== Document segment ==
# # # # #
Thomas Memory Turner (July 17, 1847 – September 2, 1917) was an American composer, band leader, and music professor. He was known to his friends as "Mem".

He was once assistant director of the Stonewall Brigade Band of Staunton, Virginia, the United States's oldest continuous community band sponsored by local government and funded, in part, by tax monies. His father A. J. Turner was director. Memory trained several cornet bands, and  spent several years directing the band at the Western Lunatic Asylum.

Early years in Staunton
Thomas Memory Turner was born on July 17, 1847, in Middletown, Virginia to A. J. Turner and Kate Aby, and moved to Staunton with them in the mid to late 1850s.

Civil War
Turner served in the Confederacy for much of the American Civil War. His father A. J. was a band leader in the Stonewall Brigade Band in the Stonewall Brigade. Thomas Memory was a musician alongside his father in the 5th Virginia Infantry from April 1 to August 22, 1862, playing the cornet. He was later in the 14th Virginia Cavalry band, enlisting at Brandy Station on August 1, 1863. He was taken prisoner and paroled on April 30, 1865, in Winchester, at the age of 17.

Stonewall Brigade Band
The Stonewall Brigade Band was reorganized in 1869 with Turner as assistant leader and his father as leader.

First marriage
Turner married Kate Grimes of Maryland, daughter of Dr. Gassaway Sellman Grimes, on February 28, 1872, in Warren County, Virginia. They were married by Rev. Amasa Converse, the man who married Edgar Allan Poe and Virginia Eliza Clemm Poe.  A daughter, Susan Dorsey Turner, was born there in 1874. Turner instructed the Charlestown Cornet Band in 1874 and 1875.

Lewisburg
Turner lived in Lewisburg, West Virginia from 1876 until November 1879. A son, Charles Augustus Turner, was born there.  Turner directed the Lewisburg Concert Band. His sister Cora would sing for them. He also was a jeweler and watchmaker.

Return to Staunton
Turner returns to Staunton in November 1879, and lived on 12 Madison Street.  He continued to play in the Stonewall Brigade Band. He directed the "Stonewall Octette", a group of singers attached to the band.

At a rally for Hancock and English just before the election of 1880, Turner composed "Hancock's Grand March". After the assassination of President Garfield, Turner also composed a dirge, "Garfield's Funeral March".
# # # # #
Rewrite the paragraph of the Thomas Memory Turner biography that begins "Turner served in the Confederacy" as a short list that keeps its main facts.

== Data listing ==
# # # # #
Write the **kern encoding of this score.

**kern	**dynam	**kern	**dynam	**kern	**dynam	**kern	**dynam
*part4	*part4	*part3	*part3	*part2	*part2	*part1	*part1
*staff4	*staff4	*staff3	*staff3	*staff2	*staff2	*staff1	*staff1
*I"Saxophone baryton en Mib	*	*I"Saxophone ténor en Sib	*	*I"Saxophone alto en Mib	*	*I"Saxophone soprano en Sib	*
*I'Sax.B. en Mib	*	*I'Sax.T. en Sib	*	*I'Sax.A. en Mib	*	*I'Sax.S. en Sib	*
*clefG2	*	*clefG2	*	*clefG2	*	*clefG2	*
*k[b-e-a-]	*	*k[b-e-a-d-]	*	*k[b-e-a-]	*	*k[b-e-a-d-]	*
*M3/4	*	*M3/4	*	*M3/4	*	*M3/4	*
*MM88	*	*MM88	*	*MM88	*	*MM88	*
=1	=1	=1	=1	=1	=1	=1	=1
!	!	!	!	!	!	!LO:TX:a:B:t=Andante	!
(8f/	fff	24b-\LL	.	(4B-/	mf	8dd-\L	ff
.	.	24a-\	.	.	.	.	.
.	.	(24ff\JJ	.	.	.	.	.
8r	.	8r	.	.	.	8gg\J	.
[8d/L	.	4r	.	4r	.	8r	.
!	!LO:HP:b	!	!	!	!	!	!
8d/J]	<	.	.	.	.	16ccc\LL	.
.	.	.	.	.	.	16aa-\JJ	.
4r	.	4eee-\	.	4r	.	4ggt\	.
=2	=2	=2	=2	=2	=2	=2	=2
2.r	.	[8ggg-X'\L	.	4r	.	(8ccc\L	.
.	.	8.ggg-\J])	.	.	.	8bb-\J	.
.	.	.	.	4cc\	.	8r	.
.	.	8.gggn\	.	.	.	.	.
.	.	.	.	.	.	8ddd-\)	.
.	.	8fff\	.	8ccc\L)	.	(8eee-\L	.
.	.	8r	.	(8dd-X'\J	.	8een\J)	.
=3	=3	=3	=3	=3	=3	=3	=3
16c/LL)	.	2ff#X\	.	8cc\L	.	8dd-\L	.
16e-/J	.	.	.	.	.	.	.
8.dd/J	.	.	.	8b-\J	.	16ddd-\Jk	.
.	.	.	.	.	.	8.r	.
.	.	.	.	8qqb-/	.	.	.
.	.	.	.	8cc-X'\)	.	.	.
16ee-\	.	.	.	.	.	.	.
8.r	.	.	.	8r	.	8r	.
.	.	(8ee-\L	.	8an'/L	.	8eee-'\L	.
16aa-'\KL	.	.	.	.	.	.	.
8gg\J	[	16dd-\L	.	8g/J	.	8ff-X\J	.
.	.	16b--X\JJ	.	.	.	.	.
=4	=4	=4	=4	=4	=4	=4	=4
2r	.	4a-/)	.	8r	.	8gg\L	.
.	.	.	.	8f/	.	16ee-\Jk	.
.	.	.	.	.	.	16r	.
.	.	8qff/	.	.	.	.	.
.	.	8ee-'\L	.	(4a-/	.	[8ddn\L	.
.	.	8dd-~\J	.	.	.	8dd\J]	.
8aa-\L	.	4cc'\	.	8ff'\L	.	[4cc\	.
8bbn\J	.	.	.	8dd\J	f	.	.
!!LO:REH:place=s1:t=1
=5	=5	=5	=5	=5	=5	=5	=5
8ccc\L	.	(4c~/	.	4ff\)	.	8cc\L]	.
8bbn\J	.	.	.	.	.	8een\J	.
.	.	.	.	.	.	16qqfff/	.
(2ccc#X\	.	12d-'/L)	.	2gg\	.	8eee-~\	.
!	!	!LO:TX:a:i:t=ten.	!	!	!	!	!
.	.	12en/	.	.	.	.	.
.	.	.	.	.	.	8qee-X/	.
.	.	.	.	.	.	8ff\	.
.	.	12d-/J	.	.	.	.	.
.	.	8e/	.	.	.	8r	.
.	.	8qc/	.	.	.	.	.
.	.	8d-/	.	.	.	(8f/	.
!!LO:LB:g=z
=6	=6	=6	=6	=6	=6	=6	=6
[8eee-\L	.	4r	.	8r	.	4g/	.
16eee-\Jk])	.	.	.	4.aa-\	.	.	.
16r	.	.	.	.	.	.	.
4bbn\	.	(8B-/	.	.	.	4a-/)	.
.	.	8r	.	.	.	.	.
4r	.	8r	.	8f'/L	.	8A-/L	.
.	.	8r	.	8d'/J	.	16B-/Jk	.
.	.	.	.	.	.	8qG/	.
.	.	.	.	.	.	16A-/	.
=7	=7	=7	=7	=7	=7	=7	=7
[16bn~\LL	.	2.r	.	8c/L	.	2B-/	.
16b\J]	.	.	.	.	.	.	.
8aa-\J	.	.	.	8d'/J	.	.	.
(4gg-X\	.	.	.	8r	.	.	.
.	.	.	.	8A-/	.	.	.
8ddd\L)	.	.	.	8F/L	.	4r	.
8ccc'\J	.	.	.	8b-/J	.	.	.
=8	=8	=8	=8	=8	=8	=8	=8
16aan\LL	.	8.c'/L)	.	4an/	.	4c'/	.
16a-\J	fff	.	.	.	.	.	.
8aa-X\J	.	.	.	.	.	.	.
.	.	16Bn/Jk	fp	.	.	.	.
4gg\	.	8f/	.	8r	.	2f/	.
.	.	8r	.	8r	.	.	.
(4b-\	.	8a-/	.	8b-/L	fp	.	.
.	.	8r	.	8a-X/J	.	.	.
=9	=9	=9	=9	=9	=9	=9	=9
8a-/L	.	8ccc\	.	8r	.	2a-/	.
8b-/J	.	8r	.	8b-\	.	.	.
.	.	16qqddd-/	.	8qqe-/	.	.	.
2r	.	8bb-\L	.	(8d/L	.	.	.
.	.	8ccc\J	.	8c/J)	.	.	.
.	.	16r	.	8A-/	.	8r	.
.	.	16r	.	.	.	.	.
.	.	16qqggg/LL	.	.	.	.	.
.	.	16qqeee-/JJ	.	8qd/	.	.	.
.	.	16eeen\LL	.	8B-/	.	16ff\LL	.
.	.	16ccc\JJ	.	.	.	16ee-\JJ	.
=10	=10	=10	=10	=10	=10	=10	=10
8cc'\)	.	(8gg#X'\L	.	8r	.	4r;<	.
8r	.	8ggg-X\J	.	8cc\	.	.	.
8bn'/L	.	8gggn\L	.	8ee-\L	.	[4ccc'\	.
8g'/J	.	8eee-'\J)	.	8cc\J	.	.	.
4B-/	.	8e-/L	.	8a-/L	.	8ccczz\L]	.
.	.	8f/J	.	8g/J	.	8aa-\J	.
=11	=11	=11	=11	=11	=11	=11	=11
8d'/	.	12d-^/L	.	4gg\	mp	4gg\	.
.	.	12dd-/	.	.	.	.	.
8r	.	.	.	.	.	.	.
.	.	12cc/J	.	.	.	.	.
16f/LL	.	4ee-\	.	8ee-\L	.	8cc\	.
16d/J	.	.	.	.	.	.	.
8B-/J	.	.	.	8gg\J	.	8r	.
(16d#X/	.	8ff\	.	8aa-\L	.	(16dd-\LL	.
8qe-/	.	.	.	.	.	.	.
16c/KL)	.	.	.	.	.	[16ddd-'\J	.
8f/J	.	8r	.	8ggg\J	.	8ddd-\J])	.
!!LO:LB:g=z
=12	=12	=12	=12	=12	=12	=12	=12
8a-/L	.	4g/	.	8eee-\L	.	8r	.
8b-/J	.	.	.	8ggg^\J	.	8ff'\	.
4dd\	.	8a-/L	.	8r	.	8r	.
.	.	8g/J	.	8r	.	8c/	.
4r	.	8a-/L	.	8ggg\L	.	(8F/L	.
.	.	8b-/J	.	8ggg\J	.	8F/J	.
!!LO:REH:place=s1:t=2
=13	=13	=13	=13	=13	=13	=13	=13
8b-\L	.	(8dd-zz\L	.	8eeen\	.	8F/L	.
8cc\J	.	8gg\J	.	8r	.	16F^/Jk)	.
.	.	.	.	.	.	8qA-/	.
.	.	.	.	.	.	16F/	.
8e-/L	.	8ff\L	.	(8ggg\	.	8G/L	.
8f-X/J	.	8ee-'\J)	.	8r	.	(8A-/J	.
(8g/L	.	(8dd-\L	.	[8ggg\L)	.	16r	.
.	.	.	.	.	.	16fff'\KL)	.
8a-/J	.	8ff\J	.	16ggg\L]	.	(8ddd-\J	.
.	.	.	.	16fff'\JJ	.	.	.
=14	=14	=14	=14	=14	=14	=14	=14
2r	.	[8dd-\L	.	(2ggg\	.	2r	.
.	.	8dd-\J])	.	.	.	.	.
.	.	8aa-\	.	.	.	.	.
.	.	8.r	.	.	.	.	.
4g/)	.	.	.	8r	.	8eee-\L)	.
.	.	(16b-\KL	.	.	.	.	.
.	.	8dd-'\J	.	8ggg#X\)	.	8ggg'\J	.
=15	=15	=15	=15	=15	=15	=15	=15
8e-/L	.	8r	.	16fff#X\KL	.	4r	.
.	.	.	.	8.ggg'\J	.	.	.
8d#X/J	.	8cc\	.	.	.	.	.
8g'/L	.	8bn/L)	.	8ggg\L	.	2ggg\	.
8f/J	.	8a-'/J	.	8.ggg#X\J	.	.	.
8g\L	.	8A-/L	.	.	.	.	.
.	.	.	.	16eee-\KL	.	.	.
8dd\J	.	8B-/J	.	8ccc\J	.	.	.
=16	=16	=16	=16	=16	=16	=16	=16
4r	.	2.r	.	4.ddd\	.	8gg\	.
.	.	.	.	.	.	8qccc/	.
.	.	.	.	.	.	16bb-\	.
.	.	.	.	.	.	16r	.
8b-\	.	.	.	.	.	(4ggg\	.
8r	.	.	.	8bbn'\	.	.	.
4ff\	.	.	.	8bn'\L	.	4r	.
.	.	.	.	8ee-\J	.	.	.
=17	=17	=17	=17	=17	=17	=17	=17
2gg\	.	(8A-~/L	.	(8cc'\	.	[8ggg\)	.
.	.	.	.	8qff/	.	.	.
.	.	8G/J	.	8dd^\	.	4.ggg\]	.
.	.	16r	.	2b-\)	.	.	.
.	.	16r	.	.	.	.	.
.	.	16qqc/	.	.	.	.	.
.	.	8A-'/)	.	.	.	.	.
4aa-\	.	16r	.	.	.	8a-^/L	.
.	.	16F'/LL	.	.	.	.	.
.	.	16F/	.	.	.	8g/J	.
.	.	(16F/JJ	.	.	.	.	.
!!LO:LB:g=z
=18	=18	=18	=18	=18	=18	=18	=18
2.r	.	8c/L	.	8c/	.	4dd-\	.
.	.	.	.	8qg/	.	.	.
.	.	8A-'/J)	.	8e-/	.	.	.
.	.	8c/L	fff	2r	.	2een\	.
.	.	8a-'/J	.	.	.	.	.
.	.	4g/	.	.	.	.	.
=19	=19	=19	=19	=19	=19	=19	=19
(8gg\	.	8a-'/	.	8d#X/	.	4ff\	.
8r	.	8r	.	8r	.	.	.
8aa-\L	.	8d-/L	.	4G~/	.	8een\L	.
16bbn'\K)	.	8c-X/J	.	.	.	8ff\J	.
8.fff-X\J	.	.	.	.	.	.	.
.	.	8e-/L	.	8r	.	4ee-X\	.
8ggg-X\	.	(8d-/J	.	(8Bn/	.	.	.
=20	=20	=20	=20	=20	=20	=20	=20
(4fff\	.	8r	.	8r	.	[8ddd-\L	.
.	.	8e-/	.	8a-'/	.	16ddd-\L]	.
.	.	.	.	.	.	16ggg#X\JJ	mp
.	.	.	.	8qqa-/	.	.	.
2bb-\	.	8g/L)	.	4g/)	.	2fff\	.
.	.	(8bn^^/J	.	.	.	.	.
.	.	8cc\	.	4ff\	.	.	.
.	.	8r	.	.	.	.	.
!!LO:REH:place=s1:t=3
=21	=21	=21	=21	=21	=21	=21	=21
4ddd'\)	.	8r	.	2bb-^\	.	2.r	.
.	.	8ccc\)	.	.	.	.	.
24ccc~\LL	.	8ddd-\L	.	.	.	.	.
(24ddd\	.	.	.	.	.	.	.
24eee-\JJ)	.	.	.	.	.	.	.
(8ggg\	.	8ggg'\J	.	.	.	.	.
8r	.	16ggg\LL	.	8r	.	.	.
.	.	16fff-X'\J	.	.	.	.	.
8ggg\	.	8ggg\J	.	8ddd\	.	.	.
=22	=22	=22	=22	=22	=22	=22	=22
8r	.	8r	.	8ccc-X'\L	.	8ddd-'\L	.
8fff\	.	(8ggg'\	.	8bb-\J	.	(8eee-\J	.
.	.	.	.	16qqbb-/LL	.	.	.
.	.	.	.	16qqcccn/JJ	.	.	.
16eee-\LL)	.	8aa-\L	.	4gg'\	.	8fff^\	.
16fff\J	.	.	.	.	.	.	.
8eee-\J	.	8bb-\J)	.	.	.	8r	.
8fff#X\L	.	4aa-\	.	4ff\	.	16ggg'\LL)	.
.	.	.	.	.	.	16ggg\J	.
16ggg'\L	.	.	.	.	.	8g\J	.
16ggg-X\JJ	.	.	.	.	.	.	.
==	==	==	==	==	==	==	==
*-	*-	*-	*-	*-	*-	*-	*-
# # # # #
== Reply to the task ==
- Turner served in the Confederacy for much of the American Civil War.
- His father, A. J., was a band leader in the Stonewall Brigade Band of the Stonewall Brigade.
- From April 1 to August 22, 1862, Turner played cornet alongside his father in the 5th Virginia Infantry.
- On August 1, 1863, he enlisted in the 14th Virginia Cavalry band at Brandy Station.
- He was taken prisoner and was paroled in Winchester on April 30, 1865, at age 17.